The new corporate wellness program will offer both software and equipment access subsidies for employees.

Peloton is opening up a new corporate wellness program in the hopes of bringing its lineup of smart exercise equipment to offices, the company announced today. The program will be open to businesses in the United States, the United Kingdom, Canada, and Germany, and will be available in Australia at some point later this year.

Peloton’s press release about the new program focuses on the company’s goal to make the smart bike experience “more accessible.” Much like the many corporate partnerships available through traditional gyms, Peloton’s program will offer subsidized access to fitness equipment and membership perks. The company is also promising special features for teams like group exercises and team tagging to “help teammates bond while also forging great fitness habits.”

The actual efficacy of a Peloton-branded corporate wellness program has yet to be proven; only a few companies (including Samsung and Wayfair) have signed up thus far. Peloton had better hope the program is attractive enough to boost sales, after the company’s most recent scandals.
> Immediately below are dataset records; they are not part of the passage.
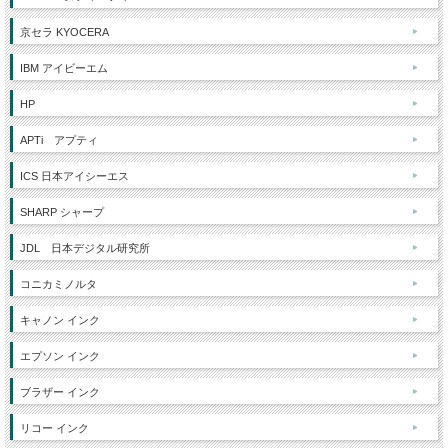
京セラ KYOCERA
IBM アイビーエム
HP
APTi アプティ
ICS 日本アイシーエス
SHARP シャープ
JDL 日本デジタル研究所
コニカミノルタ
キャノン インク
エプソン インク
ブラザー インク
リコー インク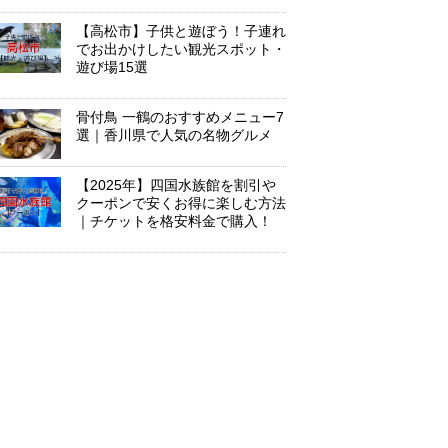
【高松市】子供と遊ぼう！子連れ
でお出かけしたい観光スポット・
遊び場15選
骨付鳥 一鶴のおすすめメニュー7
選｜香川県で人気の名物グルメ
【2025年】四国水族館を割引や
クーポンで安くお得に楽しむ方法
｜チケットを格安料金で購入！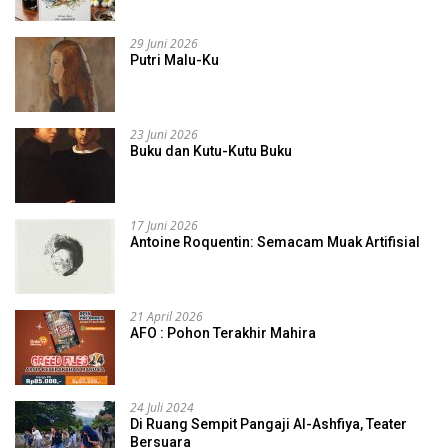
29 Juni 2026
Putri Malu-Ku
23 Juni 2026
Buku dan Kutu-Kutu Buku
17 Juni 2026
Antoine Roquentin: Semacam Muak Artifisial
21 April 2026
AFO : Pohon Terakhir Mahira
24 Juli 2024
Di Ruang Sempit Pangaji Al-Ashfiya, Teater
Bersuara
Total access, if you want it — The exact financial terms of the corporate wellness program have not yet been disclosed by Peloton. In return for corporate funds, businesses will be able to choose which Peloton products they’d like to offer to employees.
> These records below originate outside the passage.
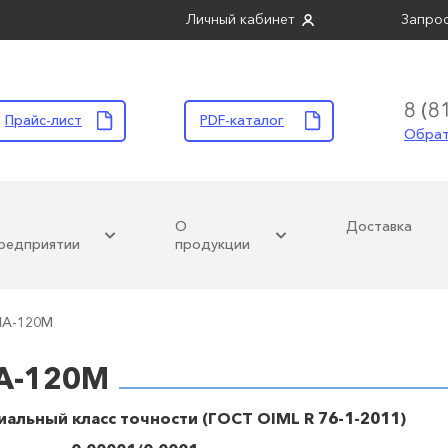
Личный кабинет
Запрос
8 (8
Прайс-лист
PDF-каталог
Обрат
О
О
Доставка
редприятии
продукции
ЛА-120М
ГОСМЕТР
А-120М
циальный класс точности (ГОСТ OIML R 76-1-2011)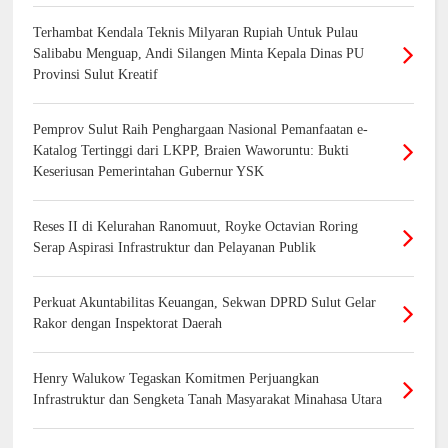
Terhambat Kendala Teknis Milyaran Rupiah Untuk Pulau
Salibabu Menguap, Andi Silangen Minta Kepala Dinas PU
Provinsi Sulut Kreatif
Pemprov Sulut Raih Penghargaan Nasional Pemanfaatan e-
Katalog Tertinggi dari LKPP, Braien Waworuntu: Bukti
Keseriusan Pemerintahan Gubernur YSK
Reses II di Kelurahan Ranomuut, Royke Octavian Roring
Serap Aspirasi Infrastruktur dan Pelayanan Publik
Perkuat Akuntabilitas Keuangan, Sekwan DPRD Sulut Gelar
Rakor dengan Inspektorat Daerah
Henry Walukow Tegaskan Komitmen Perjuangkan
Infrastruktur dan Sengketa Tanah Masyarakat Minahasa Utara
As a fitness company with both software and hardware offerings, Peloton is uniquely poised as an exercise solution for post-pandemic working situations. Companies can offer Peloton bike access to those in the office and app access to those working from home. That hybrid model will likely be a big pull for companies to get on board with the program.

Time to get creative — Peloton has had a rough few months, to put it lightly. Back in April, the U.S. Consumer Product Safety Commission warned that Peloton’s Tread+ was not at all safe for use around young children or pets. As if the video of a child literally being sucked beneath a running treadmill wasn’t horrifying enough, Peloton’s response was somehow worse: the company decided not to recall it.

Well, until the backlash hit a little too hard, and then Peloton did recall the death trap. And then, the very same day, news broke that virtually anyone could, until recently, access Peloton users’ private data. And all this on top of the fact that Peloton could barely deliver enough of its bikes and treadmills to everyone who’d ordered them during lockdown.

So it’s no surprise Peloton is in the market for some new customers and working to distract from its missteps. Corporate partnerships that lend themselves to hybrid work models could do precisely that.